The terminal stayed closed.
‘Well,’ Gia said, ‘I guess that’s it.’
‘You go,’ Maria said. ‘I’ll get it. It’ll be these digits plus one, or the entire sequence back to front.’
Gia could see the reflection of the screen on the polished wall behind Maria’s back. She could see the flashing panel on the screen which read Access Denied.
‘It can’t be too hard,’ Maria said. ‘He’s so dull.’
‘Dull but exceptionally secretive. Come on, please. Don’t do this to me, Maria. We can go to jail for this. You don’t even care who these Catchprices are. I mean, what’s the principle? I don’t get it.’
‘We’d both be a lot happier if you went back to doing what you believed in. I’m subtracting 1 from each digit.’

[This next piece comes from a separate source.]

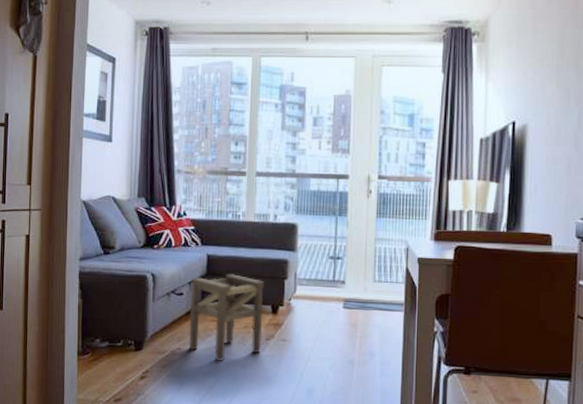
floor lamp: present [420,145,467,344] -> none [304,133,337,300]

‘Maria, damn you, don’t torture me – I’m your friend.’
‘I’m subtracting 2.’
‘Don’t do a poker machine on me,’ wailed Gia. ‘I’ll never forgive you for that club in Gosford. Two hours with the creep breathing over your shoulder.’
‘We’re in.’
Maria rose from the keyboard with her hands held high above her head. ‘See! See! Access Records. Add New Records. Edit Records. We’re in. We can edit.’
Maria was the worst typist in the world. This was why Gia made herself walk into the office. She only sat at the keyboard because she wanted to get out quickly. She called up Edit Records. ‘How do you spell it?’
‘C-a-t-c-h-p-r-i-c-e.’
‘File number?’
‘Left it in the car. Call them all up. There. That one. Catchprice Motors.’
The last two entries were a record of Mrs Catchprice’s call alerting the department to irregularities and a File Active designation dated for this morning when Maria had left to begin her audit in Franklin.
Gia went through the file deletion procedure. She took it to the penultimate step where the screen was flashing Delete Record Y/N.
‘They’ll see the broken door,’ Gia said.
‘If there’s no file, there’s no job. Hit it.’
Maria leaned across Gia and hit the Y key herself. The screen lost all its type. It turned solid green. A single cursor began to flash and the terminal began to emit a loud, high-pitched buzz.
‘Run,’ said Gia.
Maria did not argue. She ran as well as she could run with the weight of her pregnancy. The air was dull and hot and the corridors were heavy with a dull, plastic smell like the inside of a new electrical appliance. Gia tried to go down the stairs. (‘They’ll get us. Jam the elevator.’) Maria pulled her into the lift. ‘I don’t want to use my key,’ said Gia, her little chin set hard and her eyes wide.
‘Use it,’ said Maria, panting. ‘The keys can’t be coded.’
‘Are you sure?’
‘Of course not.’
The lift doors opened. The foyer was empty. Gia walked briskly from the building with her head down. Maria waddled just behind her, red in the face and out of breath. Did they imagine themselves being filmed? Yes, they did. They walked up the hill in Hunter Street to the car. They did not say a word. They drove back to the Brasserie and parked behind Gia’s car.
‘We’re in a lot of trouble,’ Gia said.
‘No we’re not,’ Maria insisted. ‘We’re not in any trouble at all.’
‘You’re going to tell me why, aren’t you?’ Gia blew her nose.
‘Yes,’ Maria grinned. ‘I am.’
It was midnight. It was summer. The windows were down. You could smell jasmine among the exhaust fumes of the Darlinghurst bus. Maria wondered what she was going to say next.